Tide also is also known for its “Loads of Hope” program, which brings mobile laundromats to areas that have been devastated by natural disasters. It was an early adopter of the Amazon Dash button. And, in terms of more traditional marketing, its 2018 Super Bowl ads were a big hit.

Tide is an old-school brand in a prosaic category, but it has still figured out ways to keep its brand fresh and relevant for modern consumers.



Caring = healing

Does it matter if you like your doctor? Research from Stanford suggests that it does.

In one study, patients received a pinprick test, like the ones you get when you are tested for allergies.
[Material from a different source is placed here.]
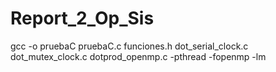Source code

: # Report_2_Op_Sis
gcc -o pruebaC pruebaC.c funciones.h dot_serial_clock.c dot_mutex_clock.c dotprod_openmp.c -pthread -fopenmp -lm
One group of patients was then examined by a doctor who was silent and stern.  Another group was examined by a doctor who reassured them, “From this point forward, your allergic reaction will start to diminish, and your rash and irritation will go away.”

Just this one statement of reassurance led patients to report that their rash was less itchy. The physician didn’t provide any kind of treatment; the words alone did the job.

In a similar study, patients were again given a histamine pinprick.  One group got a warm, friendly doctor who was confident and worked in a clean office.  Another group got a slob in a messy office who made hardly any eye contact and seemed unsure of himself/herself.

All patients were given a placebo skin lotion. Patients with the warm, confident doctor reported that the lotion decreased their itching. The patients with the less engaging doctor reported no change.

As the authors conclude in their New York Times column, “To really help people flourish, health care works better when it includes caring.”